With the tech industry dominating headlines on a daily basis, satirical takes on the world of app-creating billionaires were inevitable. New versions of basically the same story are hitting the airwaves, however, and it's becoming necessary for tech-based shows to branch off and try something new. That's exactly what AMC's new dramedy Loaded -- inspired by Muli Segev and Assaf Harel's award-winning series Mesudarim -- intends to do. But while the freshman series toys with legitimately interesting takes on New Wealth, offering a few laughs along the way, Loaded sadly never reaches the level of depth or humor that will likely convince mainstream audiences to stick with it in droves.
We enter Loaded on the eve of a massive success. British developers Leon (Samuel Anderson), Ewan (Jonny Sweet), and Watto (Nick Helm) party the night away to honor the sale of their Cat-themed video game app, while the perpetually skittish Josh (Jim Howick) vomits with anxiety. Everything appears to go well when the deal goes through (turning each of them into overnight millionaires), but they soon realize their real work has just begun when their new boss Casey (The West Wing's Mary McCormack) shows up and demands further success. From there, this foursome of longtime pals is forced into facing more stressors, setbacks, and obstacles than they ever could've imagined on their trip to the top.

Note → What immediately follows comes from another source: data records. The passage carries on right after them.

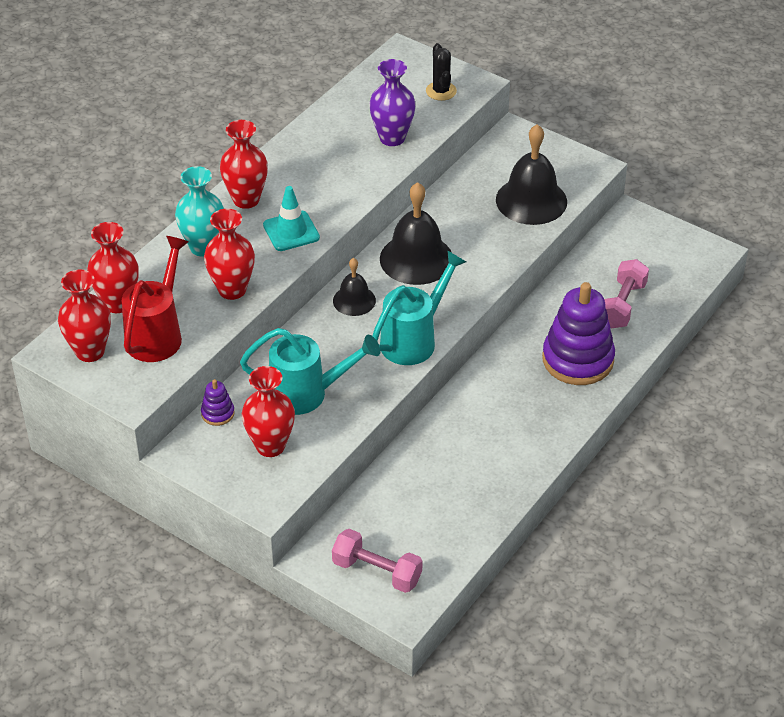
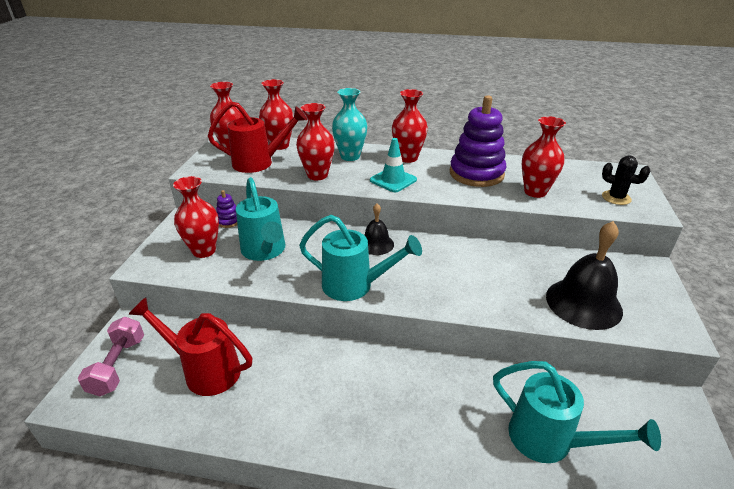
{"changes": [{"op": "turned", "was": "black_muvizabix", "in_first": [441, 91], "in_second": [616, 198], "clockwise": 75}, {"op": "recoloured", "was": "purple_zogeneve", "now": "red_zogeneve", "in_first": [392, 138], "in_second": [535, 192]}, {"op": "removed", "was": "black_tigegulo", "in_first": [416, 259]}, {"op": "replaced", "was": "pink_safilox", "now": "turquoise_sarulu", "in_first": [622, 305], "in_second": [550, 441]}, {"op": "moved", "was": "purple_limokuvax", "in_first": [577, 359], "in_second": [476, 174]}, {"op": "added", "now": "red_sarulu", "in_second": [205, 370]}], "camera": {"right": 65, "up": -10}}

Unlike other shows of a similar ilk, Loaded does stand out for its decidedly bitter attitude towards success. Where shows like Silicon Valley or Halt and Catch Fire chronicle the rise to power for their respective tech companies, as well as the subsequent bumps along the way, Loaded's decision to open on an already successful business thrusts it into a noticeably different thematic realm. For this particular group of ambitious friends, money is arguably their greatest antagonist, and Loaded goes to painstaking lengths to highlight that their hard fought success -- which is all implied in the years leading up to the show's events -- doesn't result in happiness. Most series make money the end goal and a grand prize, but Loaded serves as an indictment of wealth and a cautionary tale.
In concept alone, that is actually a fascinating direction to take a show like this. There's no question about it, Loaded and its writer/developer Jon Brown definitely deserves praise for bringing a fresh approach to the increasingly worn "tech bro comedy" subgenre. Having said that, a solid concept can only carry a series so far, and another way Loaded falls short of its potential is by not being populated with characters that we want to root for on a weekly, long-term basis. After all, we can only watch a guy hire a barbershop quartet to sing "suck my balls" so many times in a single show before it's no longer funny. Believe it or not, that actually gets old.
All this isn't to say there are zero performances and sequences worth watching out for, if you choose to give Loaded your time. Jonny Sweet's adorably neurotic Ewan and Nick Helm's punk rocker Watto both deliver laughs whenever they are on camera, but the problem is that they're generally treated as the more ancillary personalities on the series. Loaded leans far more heavily on Josh and Leon to carry its story forward, and neither of them is particularly engaging in a protagonist role. They have their moments, sure, but at a certain point their excesses, character flaws, and mistakes become more grating than entertaining.
Don't get me wrong; their financial ineptitude sometimes works on a satirical level, but the show just doesn't provide enough of an emotional through-line to really care about these guys. More often than not, the show resorts to clichés and tired tropes to convey the struggles of success. There's even a slow-motion, Office Space-esque sequence in which they destroy all of the newly purchased items in their new mansion, which is the first lesson in "Visually Conveying the Bittersweet Side of Success 101."
That inconsistent emotional depth often feels compounded by the fact that an overwhelming amount of jokes in the first four episodes of Loaded fall as flat as the dollar bill. There are a few solid one-liners here and there, but Loaded's scripts feel very self-important instead of self-aware. I hesitate to draw too many comparisons between Loaded and Mike Judge's similarly designed HBO series, but the fact of the matter is that the former just lacks the kinetic energy and sharp sense of humor that's made the latter's satire pop for four seasons. We're always hoping for AMC to land another major hit to punch up its non-Walking Dead schedule, but it looks like Loaded isn't it.